CSI: Dark Motives gives players the chance to work with the Las Vegas CSI
unit to solve crimes through the use of technology and careful investigative techniques.
While crimes on the show are solved with a careful application of forensic
techniques and a lot of deductive reasoning, crimes in Dark Motives are
primarily solved via the careful pixel hunting technique that is standard for
many adventure games. As a result, Dark Motives will primarily appeal to fans of
the TV series while other gamers will find it too simple and non-interactive.
Dark Motives presents you with five cases that each play out like an episode
of the show. You begin the case at the crime scene and must investigate the area
and interrogate any witnesses or suspects at the scene. This is accomplished
with a simple point and click interface. The cursor turns into an arrow when
moved over an area or object that you can examine more closely for evidence.

• [DATA SECTION]
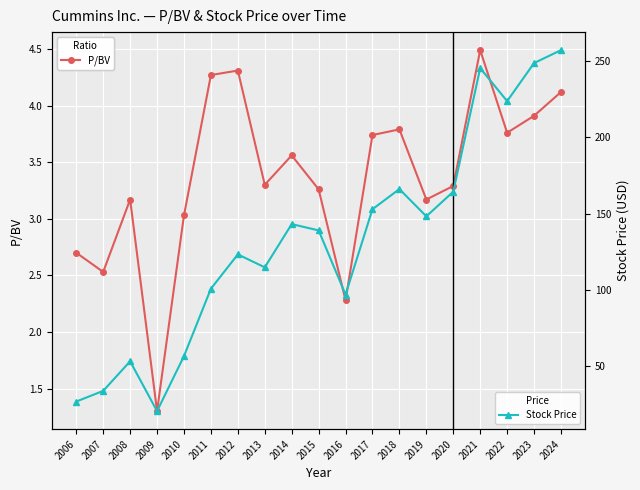

Where is Stock Price nearest to the value 138?

2015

• [EXERCISE REQUIREMENTS]
**a.** Copy the game review from "While crimes on" to "closely for evidence.", swapping "witnesses" for "bystanders".
**b.** According to the game review, how many cases does Dark Motives present?
The data is not required for this work.

• [ANSWERS TO THE EXERCISE]
**a.**
While crimes on the show are solved with a careful application of forensic
techniques and a lot of deductive reasoning, crimes in Dark Motives are
primarily solved via the careful pixel hunting technique that is standard for
many adventure games. As a result, Dark Motives will primarily appeal to fans of
the TV series while other gamers will find it too simple and non-interactive.
Dark Motives presents you with five cases that each play out like an episode
of the show. You begin the case at the crime scene and must investigate the area
and interrogate any bystanders or suspects at the scene. This is accomplished
with a simple point and click interface. The cursor turns into an arrow when
moved over an area or object that you can examine more closely for evidence.

**b.** Five cases, each playing out like an episode of the show.